### Provided entries
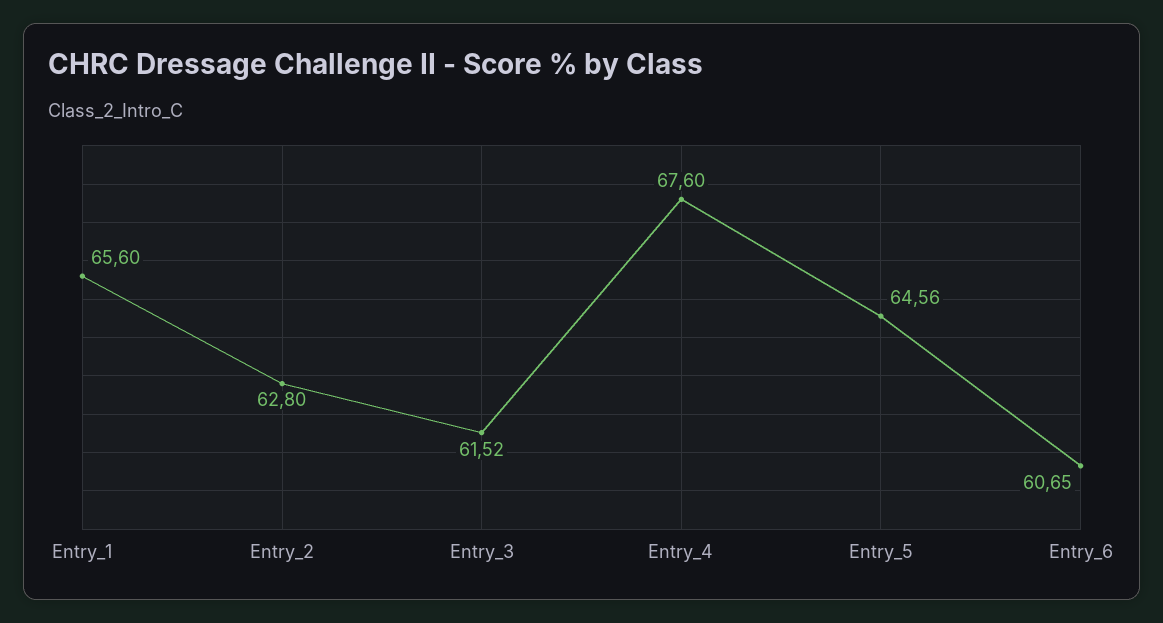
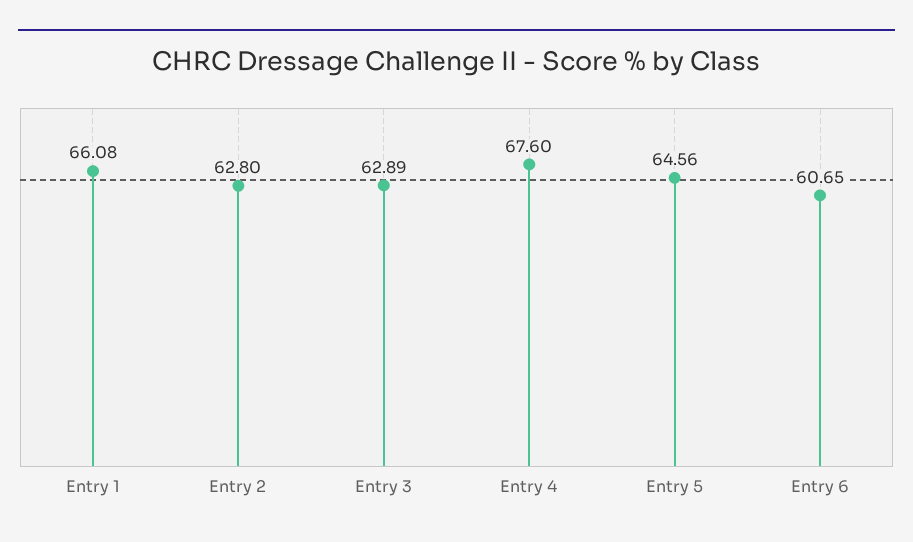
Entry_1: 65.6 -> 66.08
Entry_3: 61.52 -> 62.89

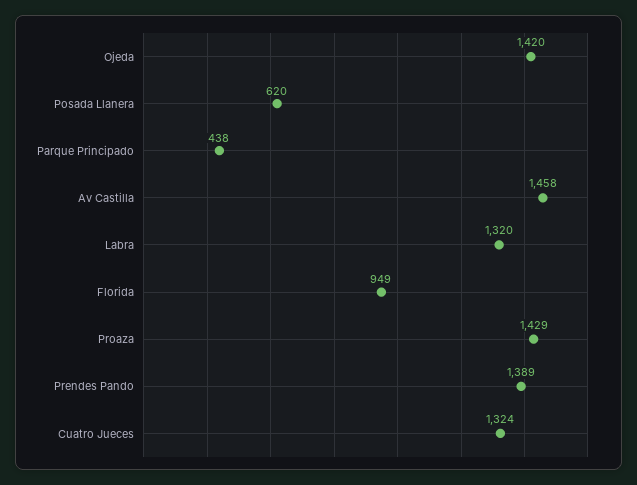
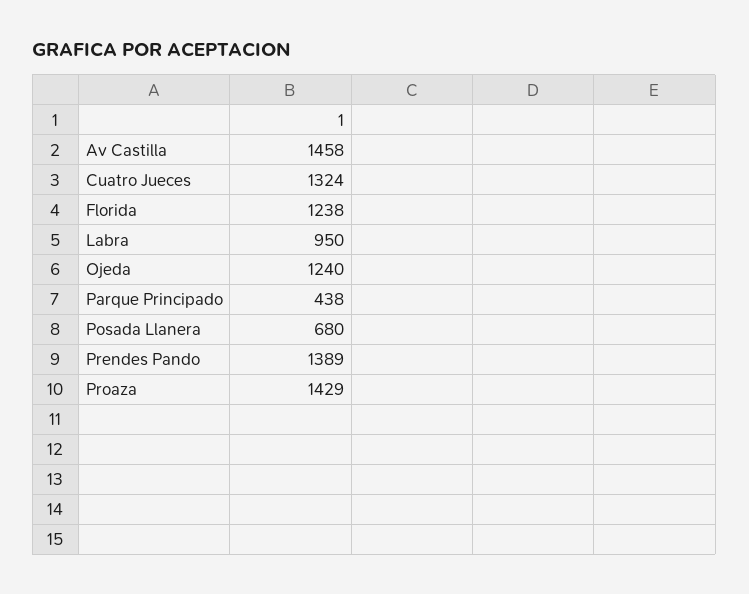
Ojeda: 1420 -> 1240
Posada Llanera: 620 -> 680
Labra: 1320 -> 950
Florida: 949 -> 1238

---

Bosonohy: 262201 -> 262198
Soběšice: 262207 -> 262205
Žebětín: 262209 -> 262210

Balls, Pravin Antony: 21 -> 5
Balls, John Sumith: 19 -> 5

### Task prompt
Only the lines that hold the word "Balls" are wanted; each should be pulled from the records.

### Exercise output
Balls, Pravin Antony: 21 -> 5
Balls, John Sumith: 19 -> 5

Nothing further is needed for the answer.